I hacked up a quick snippet of Javascript that interacts with the Flowplayer Player
and Clip
objects to determine the video progress.
var videoProgressInterval;
flowplayer("player", "http://releases.flowplayer.org/swf/flowplayer-3.2.15.swf");
flowplayer("player").onStart(startVideoProgressChecking);
flowplayer("player").onResume(startVideoProgressChecking);
flowplayer("player").onStop(stopVideoProgressChecking);
flowplayer("player").onPause(stopVideoProgressChecking);
flowplayer("player").onFinish(stopVideoProgressChecking);
function startVideoProgressChecking() {
videoProgressInterval = setInterval(checkVideoProgress, 1000);
videoProgressInterval();
}
function stopVideoProgressChecking() {
clearInterval(videoProgressInterval);
}
function checkVideoProgress() {
var time_completed = flowplayer("player").getTime();
var total_time = flowplayer("player").getClip().fullDuration;
var percent_done = Math.floor((time_completed / total_time) * 100);
console.log(percent_done + "% of video done");
}
You can see a demo on JSFiddle.
It registers event handles for the start
and resume
events of the player.
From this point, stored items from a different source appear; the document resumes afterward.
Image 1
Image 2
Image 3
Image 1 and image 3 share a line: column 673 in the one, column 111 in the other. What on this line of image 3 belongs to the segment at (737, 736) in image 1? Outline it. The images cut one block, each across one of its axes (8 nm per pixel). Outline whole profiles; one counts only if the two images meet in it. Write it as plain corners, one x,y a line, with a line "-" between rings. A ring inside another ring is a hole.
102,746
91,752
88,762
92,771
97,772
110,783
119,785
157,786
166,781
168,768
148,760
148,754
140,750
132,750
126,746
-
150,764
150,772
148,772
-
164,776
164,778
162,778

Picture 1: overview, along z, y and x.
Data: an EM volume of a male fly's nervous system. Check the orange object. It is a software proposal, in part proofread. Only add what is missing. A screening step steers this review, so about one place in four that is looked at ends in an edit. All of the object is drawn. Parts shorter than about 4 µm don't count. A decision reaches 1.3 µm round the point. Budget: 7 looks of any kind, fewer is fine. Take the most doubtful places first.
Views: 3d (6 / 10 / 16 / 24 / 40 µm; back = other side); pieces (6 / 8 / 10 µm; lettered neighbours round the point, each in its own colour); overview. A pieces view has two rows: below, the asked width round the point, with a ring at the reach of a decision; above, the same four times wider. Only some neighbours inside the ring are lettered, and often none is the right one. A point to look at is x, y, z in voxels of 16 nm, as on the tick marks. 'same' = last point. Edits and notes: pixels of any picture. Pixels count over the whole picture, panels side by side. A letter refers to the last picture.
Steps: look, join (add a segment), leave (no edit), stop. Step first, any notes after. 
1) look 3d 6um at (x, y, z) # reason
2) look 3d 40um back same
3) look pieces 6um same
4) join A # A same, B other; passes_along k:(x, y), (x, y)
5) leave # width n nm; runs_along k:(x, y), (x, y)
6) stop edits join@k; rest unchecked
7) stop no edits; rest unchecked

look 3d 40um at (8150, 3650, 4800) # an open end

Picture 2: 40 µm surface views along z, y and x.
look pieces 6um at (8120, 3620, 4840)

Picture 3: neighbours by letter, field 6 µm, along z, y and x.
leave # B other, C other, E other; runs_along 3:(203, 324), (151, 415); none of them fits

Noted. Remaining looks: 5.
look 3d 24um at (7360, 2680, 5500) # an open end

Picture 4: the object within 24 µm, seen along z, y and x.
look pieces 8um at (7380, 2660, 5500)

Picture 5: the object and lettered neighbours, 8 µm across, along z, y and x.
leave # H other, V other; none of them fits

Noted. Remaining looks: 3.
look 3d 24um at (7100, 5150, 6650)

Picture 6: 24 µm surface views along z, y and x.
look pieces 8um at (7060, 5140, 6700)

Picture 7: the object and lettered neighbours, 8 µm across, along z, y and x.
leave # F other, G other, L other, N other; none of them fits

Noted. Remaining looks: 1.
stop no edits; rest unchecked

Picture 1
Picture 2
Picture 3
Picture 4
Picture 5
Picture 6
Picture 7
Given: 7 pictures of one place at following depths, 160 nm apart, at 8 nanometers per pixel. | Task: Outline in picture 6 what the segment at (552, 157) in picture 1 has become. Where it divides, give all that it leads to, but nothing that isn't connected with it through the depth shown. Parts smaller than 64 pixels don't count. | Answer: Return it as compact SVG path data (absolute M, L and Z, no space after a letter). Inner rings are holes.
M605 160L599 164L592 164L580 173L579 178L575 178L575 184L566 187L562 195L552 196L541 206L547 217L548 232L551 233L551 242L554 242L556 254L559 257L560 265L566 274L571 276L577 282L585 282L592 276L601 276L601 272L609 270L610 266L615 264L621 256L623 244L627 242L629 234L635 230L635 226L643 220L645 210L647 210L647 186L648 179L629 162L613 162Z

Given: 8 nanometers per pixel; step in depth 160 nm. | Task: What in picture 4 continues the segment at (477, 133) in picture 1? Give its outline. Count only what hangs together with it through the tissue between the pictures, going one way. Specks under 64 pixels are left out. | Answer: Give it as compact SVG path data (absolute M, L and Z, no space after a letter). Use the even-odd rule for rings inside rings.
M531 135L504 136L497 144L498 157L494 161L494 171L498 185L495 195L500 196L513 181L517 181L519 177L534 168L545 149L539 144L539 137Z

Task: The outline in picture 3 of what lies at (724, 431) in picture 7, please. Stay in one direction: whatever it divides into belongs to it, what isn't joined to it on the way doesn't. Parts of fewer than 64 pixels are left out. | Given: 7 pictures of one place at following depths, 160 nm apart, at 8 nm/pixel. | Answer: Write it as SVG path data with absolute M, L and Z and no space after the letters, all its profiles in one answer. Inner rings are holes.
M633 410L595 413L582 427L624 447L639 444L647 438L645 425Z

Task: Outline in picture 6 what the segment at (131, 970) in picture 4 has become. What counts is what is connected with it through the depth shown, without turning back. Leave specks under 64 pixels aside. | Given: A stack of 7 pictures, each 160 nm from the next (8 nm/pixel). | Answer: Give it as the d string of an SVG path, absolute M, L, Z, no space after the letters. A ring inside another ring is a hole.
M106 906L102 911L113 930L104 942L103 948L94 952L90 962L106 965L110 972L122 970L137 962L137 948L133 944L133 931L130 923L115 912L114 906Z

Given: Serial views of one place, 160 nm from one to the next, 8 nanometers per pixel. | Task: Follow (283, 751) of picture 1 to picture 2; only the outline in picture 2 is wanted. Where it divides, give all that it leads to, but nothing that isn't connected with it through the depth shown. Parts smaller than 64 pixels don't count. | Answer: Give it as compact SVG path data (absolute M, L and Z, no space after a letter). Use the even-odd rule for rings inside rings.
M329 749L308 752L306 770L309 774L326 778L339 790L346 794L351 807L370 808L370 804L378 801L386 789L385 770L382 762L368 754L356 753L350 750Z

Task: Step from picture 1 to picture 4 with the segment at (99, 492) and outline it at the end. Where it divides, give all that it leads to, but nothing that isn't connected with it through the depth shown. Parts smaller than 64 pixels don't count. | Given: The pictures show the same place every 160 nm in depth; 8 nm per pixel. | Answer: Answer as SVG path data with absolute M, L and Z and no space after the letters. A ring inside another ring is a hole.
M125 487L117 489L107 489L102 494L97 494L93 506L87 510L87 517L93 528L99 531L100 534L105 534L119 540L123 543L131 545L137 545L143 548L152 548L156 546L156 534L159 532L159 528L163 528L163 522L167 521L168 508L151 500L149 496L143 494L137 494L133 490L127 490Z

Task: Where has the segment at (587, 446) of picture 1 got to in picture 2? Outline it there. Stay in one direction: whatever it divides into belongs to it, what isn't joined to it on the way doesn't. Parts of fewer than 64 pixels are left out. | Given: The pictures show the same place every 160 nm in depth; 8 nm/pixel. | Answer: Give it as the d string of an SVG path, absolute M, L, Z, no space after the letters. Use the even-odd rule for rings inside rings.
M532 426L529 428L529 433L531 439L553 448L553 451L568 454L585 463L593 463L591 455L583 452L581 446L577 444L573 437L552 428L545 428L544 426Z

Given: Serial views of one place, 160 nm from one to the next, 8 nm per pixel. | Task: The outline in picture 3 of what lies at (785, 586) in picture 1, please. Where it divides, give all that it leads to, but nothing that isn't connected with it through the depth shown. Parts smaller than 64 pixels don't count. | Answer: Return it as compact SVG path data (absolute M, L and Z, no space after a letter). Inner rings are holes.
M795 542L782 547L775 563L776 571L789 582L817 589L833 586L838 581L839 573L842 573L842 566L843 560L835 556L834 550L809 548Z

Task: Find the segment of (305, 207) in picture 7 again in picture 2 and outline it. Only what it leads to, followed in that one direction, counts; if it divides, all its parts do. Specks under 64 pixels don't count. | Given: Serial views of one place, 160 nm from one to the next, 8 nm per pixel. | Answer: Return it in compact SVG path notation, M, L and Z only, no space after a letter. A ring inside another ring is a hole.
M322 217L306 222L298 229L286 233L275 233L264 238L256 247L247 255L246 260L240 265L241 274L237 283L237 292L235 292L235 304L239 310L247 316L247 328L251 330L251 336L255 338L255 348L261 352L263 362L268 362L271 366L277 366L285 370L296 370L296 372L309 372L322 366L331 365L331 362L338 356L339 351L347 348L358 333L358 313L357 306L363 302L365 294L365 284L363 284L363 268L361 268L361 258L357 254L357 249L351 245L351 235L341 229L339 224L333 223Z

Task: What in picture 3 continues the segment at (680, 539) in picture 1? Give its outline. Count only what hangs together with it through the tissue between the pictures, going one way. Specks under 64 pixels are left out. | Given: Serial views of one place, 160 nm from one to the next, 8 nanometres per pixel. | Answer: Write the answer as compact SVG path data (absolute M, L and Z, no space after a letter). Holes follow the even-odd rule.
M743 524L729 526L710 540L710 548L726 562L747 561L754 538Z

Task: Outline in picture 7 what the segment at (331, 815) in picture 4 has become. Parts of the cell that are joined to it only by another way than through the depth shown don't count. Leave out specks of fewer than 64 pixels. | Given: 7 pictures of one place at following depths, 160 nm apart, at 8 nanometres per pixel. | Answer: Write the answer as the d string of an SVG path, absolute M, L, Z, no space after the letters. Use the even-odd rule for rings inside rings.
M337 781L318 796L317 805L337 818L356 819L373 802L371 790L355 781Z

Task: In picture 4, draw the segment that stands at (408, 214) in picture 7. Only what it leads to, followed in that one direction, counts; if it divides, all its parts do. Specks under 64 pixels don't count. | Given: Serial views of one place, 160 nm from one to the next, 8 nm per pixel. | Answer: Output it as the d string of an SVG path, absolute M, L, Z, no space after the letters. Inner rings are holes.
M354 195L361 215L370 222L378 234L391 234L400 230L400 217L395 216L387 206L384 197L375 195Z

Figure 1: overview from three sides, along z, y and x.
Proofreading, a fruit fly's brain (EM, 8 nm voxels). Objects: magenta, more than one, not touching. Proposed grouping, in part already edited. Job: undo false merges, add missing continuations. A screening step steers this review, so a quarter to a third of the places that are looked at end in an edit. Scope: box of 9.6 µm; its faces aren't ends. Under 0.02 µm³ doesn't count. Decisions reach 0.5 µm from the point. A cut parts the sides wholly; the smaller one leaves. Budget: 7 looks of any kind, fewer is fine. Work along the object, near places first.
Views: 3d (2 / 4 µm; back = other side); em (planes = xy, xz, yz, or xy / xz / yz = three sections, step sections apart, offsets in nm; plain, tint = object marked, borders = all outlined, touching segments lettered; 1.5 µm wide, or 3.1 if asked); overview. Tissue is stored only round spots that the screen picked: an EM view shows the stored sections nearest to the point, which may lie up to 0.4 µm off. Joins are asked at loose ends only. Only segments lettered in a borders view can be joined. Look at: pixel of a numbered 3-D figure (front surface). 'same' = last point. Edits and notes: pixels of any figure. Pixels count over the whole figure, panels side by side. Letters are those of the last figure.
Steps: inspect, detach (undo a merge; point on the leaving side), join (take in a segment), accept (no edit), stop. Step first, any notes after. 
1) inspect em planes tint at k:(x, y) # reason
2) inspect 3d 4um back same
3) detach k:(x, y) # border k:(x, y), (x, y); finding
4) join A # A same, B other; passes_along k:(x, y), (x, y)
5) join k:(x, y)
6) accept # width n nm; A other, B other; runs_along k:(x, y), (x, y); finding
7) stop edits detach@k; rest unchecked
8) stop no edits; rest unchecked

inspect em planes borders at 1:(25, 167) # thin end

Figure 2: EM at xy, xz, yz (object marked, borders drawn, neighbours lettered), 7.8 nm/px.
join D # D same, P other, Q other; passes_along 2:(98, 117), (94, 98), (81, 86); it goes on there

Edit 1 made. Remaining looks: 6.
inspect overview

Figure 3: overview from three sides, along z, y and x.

Once video playback has begun, it registers an interval which runs every second (feel free to modify this to run more often). The interval calls checkVideoProgress()
every time it gets executed which then gets the current playback time and total duration from the Clip
object to calculate the progress.
Additionally, an event handler is also registered for stop
, pause
and finish
events to clear the interval once the video has been paused/stopped.